(Text from Sotheby's Catalog, January 2008) Pieter Brueghel the Younger found inspiration in many of the same sources as his father: scenes of daily peasant life and the pastimes of vernacular Flemish society. He often propagated compositions and themes that his father had created, but also, as in the case for the present painting, he also created new images of his own. Ertz, in his monograph on the artist (see 2000 literature), lists the present painting as the prime version of this original composition by Brueghel the Younger and describes it to be of the best quality that the artist attained in the 1620's. He records six other autograph versions of which only two are signed; the present picture, and another, much weaker version, sold in New York, Christie's 19 May, 1993, lot 27.
Brueghel painted a number of these small round panels. They seem to have had resonance with a wide audience who bought these little pictures in pairs or in sets and for whom the prosaic imagery had a great appeal. Among the ninety works in this format considered autograph in Ertz's monograph, only twenty nine are signed (as in the present case) and only another seven are signed and dated.
Various interpretations have been suggested for the meaning of this splendid little painting. It clearly depicts a subject derived from a tradition Flemish proverb or saying (a source of subject matter for both Pieter Brueghel the Younger and his father alike); however, in the centuries since the painting's execution, the meaning of this proverb has become obscured and is now a matter of conjecture. Ertz, in the three exhibition catalogues (see literature), attempts to explain its significance. He suggests that the present panel does not simply represent an allegory of taste, but rather has a much more complex meaning. The representation of the old man in relation to the younger man, still in the flower of robust youth, makes a direct allusion to passage of time and of the evanescence of life. Furthermore the figure of the old man is also often used in 16th and 17th Century art as a personification of winter, again an allusion to the passing of time and of the rhythm of peasant life with the changing seasons. It also alludes to the Christian conceit of the rebirth in the nature when spring succeeds winter.
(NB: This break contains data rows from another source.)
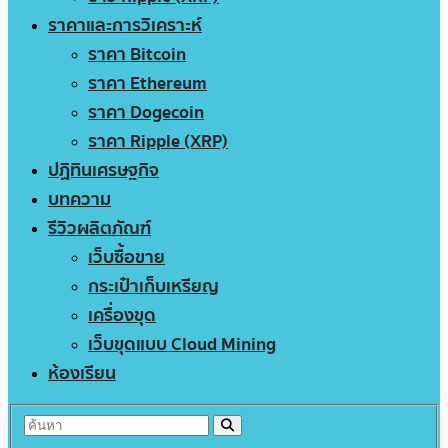
ราคาและการวิเคราะห์
ราคา Bitcoin
ราคา Ethereum
ราคา Dogecoin
ราคา Ripple (XRP)
ปฏิทินเศรษฐกิจ
บทความ
รีวิวผลิตภัณฑ์
เว็บซื้อขาย
กระเป๋าเก็บเหรียญ
เครื่องขุด
เว็บขุดแบบ Cloud Mining
ห้องเรียน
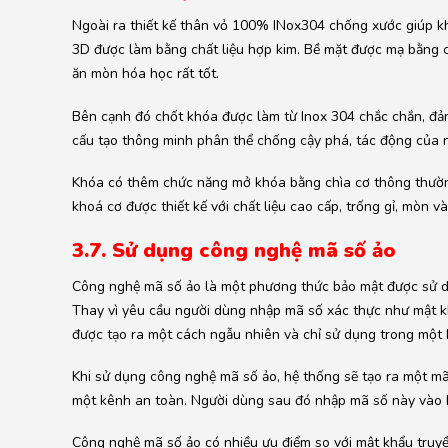
Ngoài ra thiết kế thân vỏ 100% INox304 chống xước giúp k
3D được làm bằng chất liệu hợp kim. Bề mặt được mạ bằng
ăn mòn hóa học rất tốt.
Bên cạnh đó chốt khóa được làm từ Inox 304 chắc chắn, đảm
cấu tạo thông minh phân thể chống cậy phá, tác động của n
Khóa có thêm chức năng mở khóa bằng chìa cơ thông thườ
khoá cơ được thiết kế với chất liệu cao cấp, trống gỉ, mòn và
3.7. Sử dụng công nghệ mã số ảo
Công nghệ mã số ảo là một phương thức bảo mật được sử dụn
Thay vì yêu cầu người dùng nhập mã số xác thực như mật 
được tạo ra một cách ngẫu nhiên và chỉ sử dụng trong một 
Khi sử dụng công nghệ mã số ảo, hệ thống sẽ tạo ra một mã
một kênh an toàn. Người dùng sau đó nhập mã số này vào h
Công nghệ mã số ảo có nhiều ưu điểm so với mật khẩu truyền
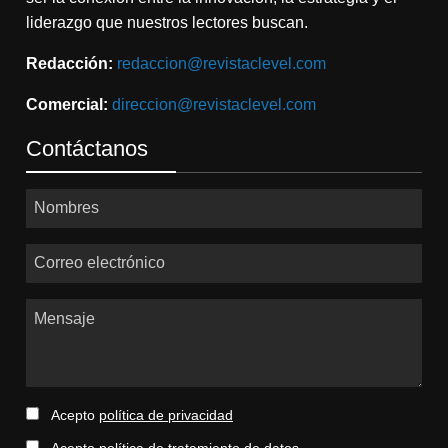
liderazgo que nuestros lectores buscan.
Redacción:
redaccion@revistaclevel.com
Comercial:
direccion@revistaclevel.com
Contáctanos
Nombres
Correo electrónico
Mensaje
Acepto
política de privacidad
Acepto
política de tratamiento de datos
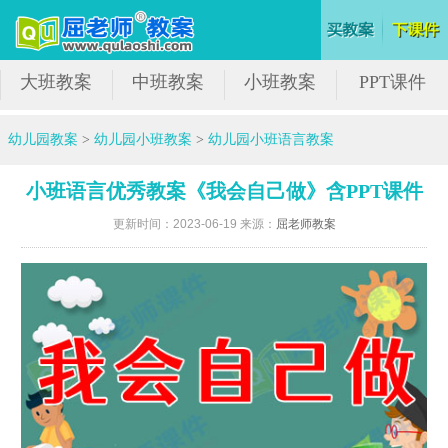
大班教案
中班教案
小班教案
PPT课件
幼儿园教案
>
幼儿园小班教案
>
幼儿园小班语言教案
小班语言优秀教案《我会自己做》含PPT课件
更新时间：2023-06-19 来源：
屈老师教案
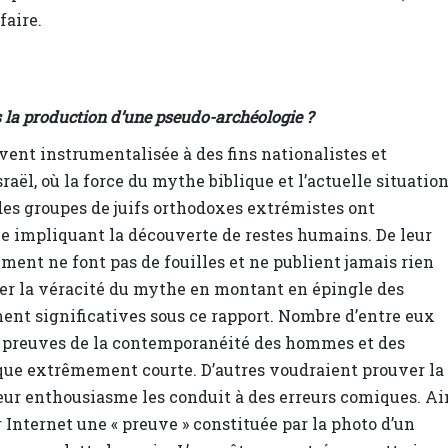
faire.
s la production d’une pseudo-archéologie ?
uvent instrumentalisée à des fins nationalistes et
raël, où la force du mythe biblique et l’actuelle situatio
des groupes de juifs orthodoxes extrémistes ont
le impliquant la découverte de restes humains. De leur
ment ne font pas de fouilles et ne publient jamais rien
ver la véracité du mythe en montant en épingle des
ment significatives sous ce rapport. Nombre d’entre eux
s preuves de la contemporanéité des hommes et des
ique extrêmement courte. D’autres voudraient prouver la
 leur enthousiasme les conduit à des erreurs comiques. Ai
r Internet une « preuve » constituée par la photo d’un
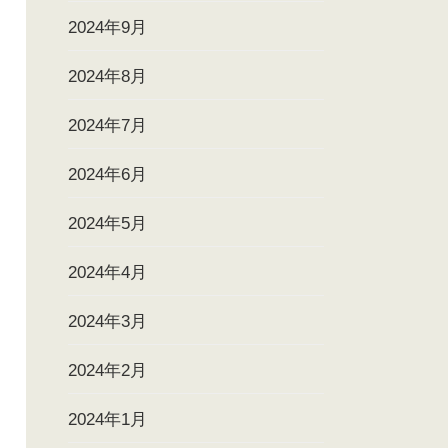
2024年9月
2024年8月
2024年7月
2024年6月
2024年5月
2024年4月
2024年3月
2024年2月
2024年1月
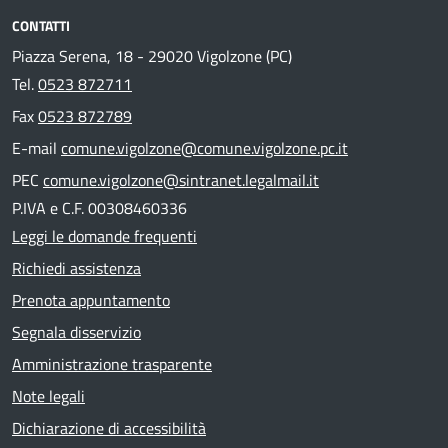
CONTATTI
Piazza Serena, 18 - 29020 Vigolzone (PC)
Tel.
0523 872711
Fax
0523 872789
E-mail
comune.vigolzone@comune.vigolzone.pc.it
PEC
comune.vigolzone@sintranet.legalmail.it
P.IVA e C.F. 00308460336
Leggi le domande frequenti
Richiedi assistenza
Prenota appuntamento
Segnala disservizio
Amministrazione trasparente
Note legali
Dichiarazione di accessibilità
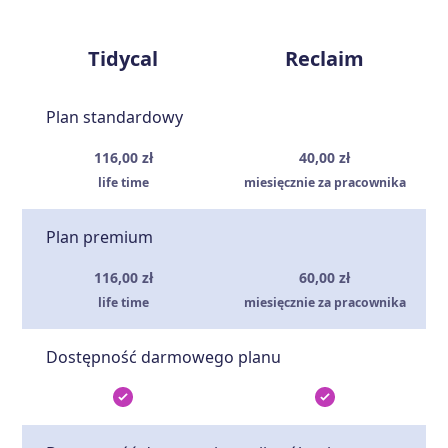
Tidycal
Reclaim
Plan standardowy
116,00 zł
40,00 zł
life time
miesięcznie za pracownika
Plan premium
116,00 zł
60,00 zł
life time
miesięcznie za pracownika
Dostępność darmowego planu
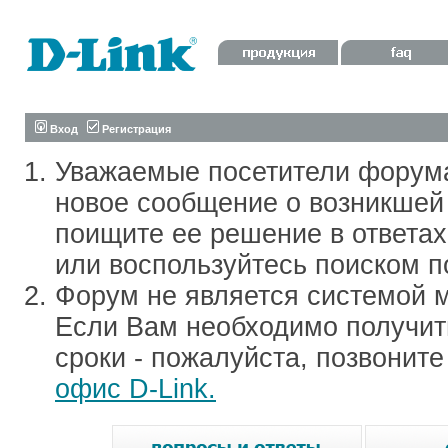
Вход
Регистрация
Уважаемые посетители форум
новое сообщение о возникшей 
поищите ее решение в ответа
или воспользуйтесь поиском п
Форум не является системой м
Если Вам необходимо получить
сроки - пожалуйста, позвонит
офис D-Link.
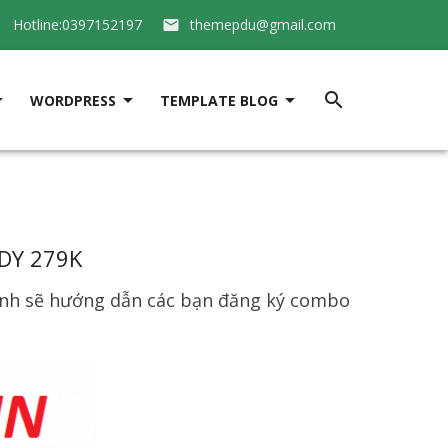
Hotline:0397152197
themepdu@gmail.com






WORDPRESS
TEMPLATE BLOG
DY 279K
nh sẽ hướng dẫn các bạn đăng ký combo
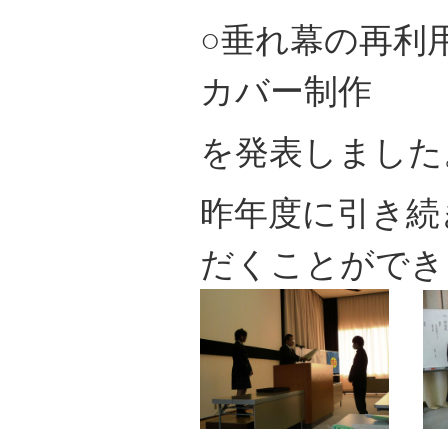
○垂れ幕の再利
カバー制作
を発表しました
昨年度に引き続
だくことができ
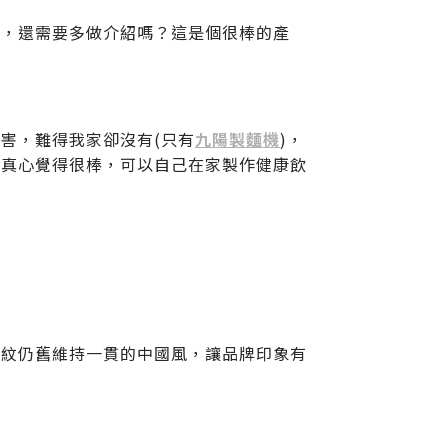
機，還需要多做介紹嗎？這是個很棒的產
害，難得我家卻沒有(只有
九陽製麵機
)，
後真心覺得很棒，可以自己在家製作健康飲
花紋仍舊維持一貫的中國風，讓品牌印象有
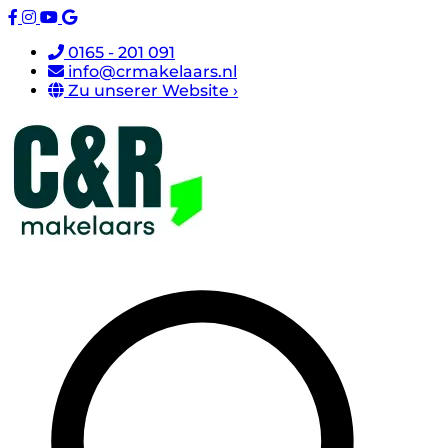
0165 - 201 091
info@crmakelaars.nl
Zu unserer Website ›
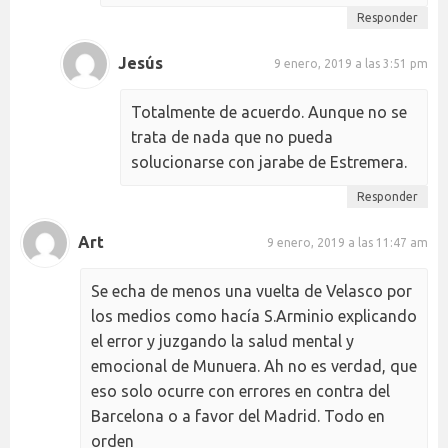
Responder
Jesús
9 enero, 2019 a las 3:51 pm
Totalmente de acuerdo. Aunque no se
trata de nada que no pueda
solucionarse con jarabe de Estremera.
Responder
Art
9 enero, 2019 a las 11:47 am
Se echa de menos una vuelta de Velasco por
los medios como hacía S.Arminio explicando
el error y juzgando la salud mental y
emocional de Munuera. Ah no es verdad, que
eso solo ocurre con errores en contra del
Barcelona o a favor del Madrid. Todo en
orden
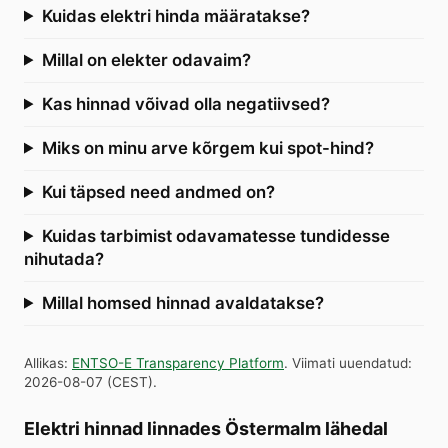
Kuidas elektri hinda määratakse?
Millal on elekter odavaim?
Kas hinnad võivad olla negatiivsed?
Miks on minu arve kõrgem kui spot-hind?
Kui täpsed need andmed on?
Kuidas tarbimist odavamatesse tundidesse
nihutada?
Millal homsed hinnad avaldatakse?
Allikas
:
ENTSO-E Transparency Platform
.
Viimati uuendatud
:
2026-08-07
(
CEST
).
Elektri hinnad linnades Östermalm lähedal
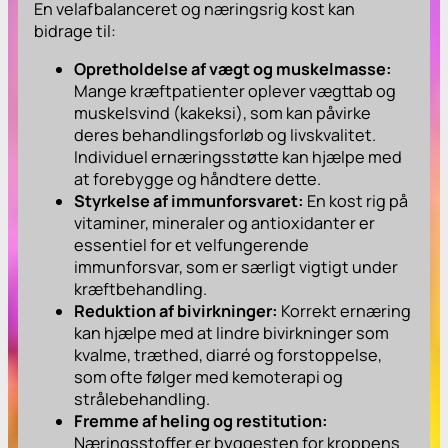
En velafbalanceret og næringsrig kost kan
bidrage til:
Opretholdelse af vægt og muskelmasse:
Mange kræftpatienter oplever vægttab og
muskelsvind (kakeksi), som kan påvirke
deres behandlingsforløb og livskvalitet.
Individuel ernæringsstøtte kan hjælpe med
at forebygge og håndtere dette.
Styrkelse af immunforsvaret:
En kost rig på
vitaminer, mineraler og antioxidanter er
essentiel for et velfungerende
immunforsvar, som er særligt vigtigt under
kræftbehandling.
Reduktion af bivirkninger:
Korrekt ernæring
kan hjælpe med at lindre bivirkninger som
kvalme, træthed, diarré og forstoppelse,
som ofte følger med kemoterapi og
strålebehandling.
Fremme af heling og restitution:
Næringsstoffer er byggesten for kroppens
When the painting was with Johnny Van Haeften another interpretation was suggested, this one more closely related to the action taking place in the painting. The picture was then titled "The man who cuts wood and meat with the same knife," (thus causing the knife to become blunt and unable to cut either cleanly), an interpretation much more in keeping with the proverbial tradition of these types of paintings by Brueghel. It may also refer to 'keeping one's eye on the job' as both figures are distracted by something out of view with the consequent danger of one cutting his thumb.